Sterling fell as much as 1.6 per cent against the US dollar to touch a two-week low just above $1.32, before picking up later in the day, leaving it 0.6 per cent lower at $1.3354 by late afternoon in London. Against the euro, the pound was down 0.8 per cent at €1.1002, having earlier fallen as much as 1.3 per cent.
“What we’ve had today is a dress rehearsal for a no-deal outcome,” said Trevor Greetham, head of multi-asset at Royal London Asset Management. “It reminds me of 2016 and the referendum, when the polls were close but the consensus was that it wasn’t going to happen.”
The UK currency had strengthened in the run-up to the weekend’s tense discussions, reflecting a weaker dollar along with traders’ belief that a deal would eventually be struck.
However, the impasse over the rules that would govern future competition between the UK and the EU — the so-called level playing field — as well as disputes over fishing rights had shaken that confidence, said strategists.
“Clearly, the market was complacent,” said Peter Kinsella head of FX strategy at Swiss asset manager Union Bancaire Privée. “Now, people are going to be trading on every headline for the next couple of days.” Sterling’s strength against the dollar over the past week had masked growing anxiety beneath the surface, with the price of options that protected investors against big swings in the currency climbing steadily, Mr Kinsella added.
Enduring hopes for a deal meant there was room for sterling to fall if eleventh-hour negotiations appeared to be going badly, which is “what we’re starting to see play out today”, said Mimi Rushton, co-head of global FX distribution at Barclays.
A reversion to World Trade Organization terms would be “problematic”, and was not priced in by the market, Ms Rushton added. The pound “certainly doesn’t hold the same safe-haven status that it was once afforded”, she said.
John Madziyire, a portfolio manager at Vanguard, said he was unsurprised by the falls in sterling because the market had recently “moved to be more optimistic”.
“Right now, I think most analysts actually expect a deal,” he said. “The market is not willing yet to price in a no-deal,” and would be hesitant to do so until there was definitive news of one, he added.
This could lead to a “huge cliff edge” at the end of the year, when the Brexit transition period ends. Without a deal, sterling could fall as low as $1.10, he said.

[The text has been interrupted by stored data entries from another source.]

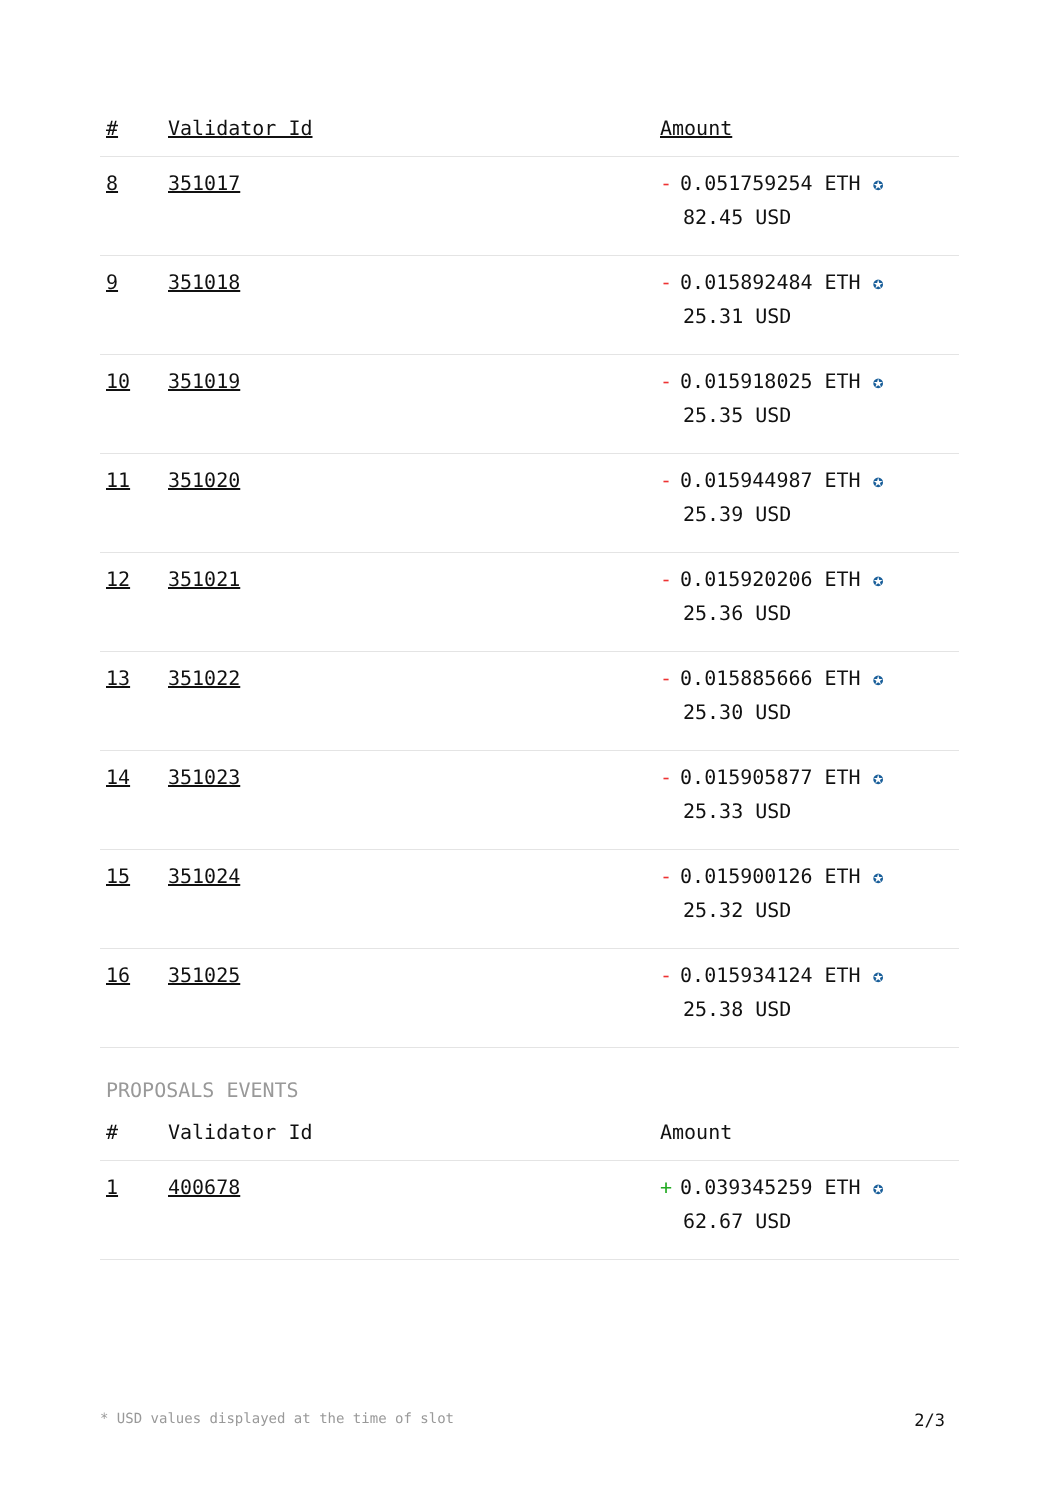| # | Validator Id | Amount |
| --- | --- | --- |
| 8 | 351017 | - 0.051759254 ETH ✪ 82.45 USD |
| 9 | 351018 | - 0.015892484 ETH ✪ 25.31 USD |
| 10 | 351019 | - 0.015918025 ETH ✪ 25.35 USD |
| 11 | 351020 | - 0.015944987 ETH ✪ 25.39 USD |
| 12 | 351021 | - 0.015920206 ETH ✪ 25.36 USD |
| 13 | 351022 | - 0.015885666 ETH ✪ 25.30 USD |
| 14 | 351023 | - 0.015905877 ETH ✪ 25.33 USD |
| 15 | 351024 | - 0.015900126 ETH ✪ 25.32 USD |
| 16 | 351025 | - 0.015934124 ETH ✪ 25.38 USD |
PROPOSALS EVENTS
| # | Validator Id | Amount |
| --- | --- | --- |
| 1 | 400678 | + 0.039345259 ETH ✪ 62.67 USD |
* USD values displayed at the time of slot 2/3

Investors trimmed their bets on a weaker pound last week, according to the latest data from the Commodity Futures Trading Commission. They had generally shied away from big large speculative positions on the currency in recent weeks, given the potential for volatility, said analysts.
“The market is reluctant to take on much risk at this stage. You could see some crazy moves in the next few days,” said Lee Hardman, a currency strategist at MUFG Bank.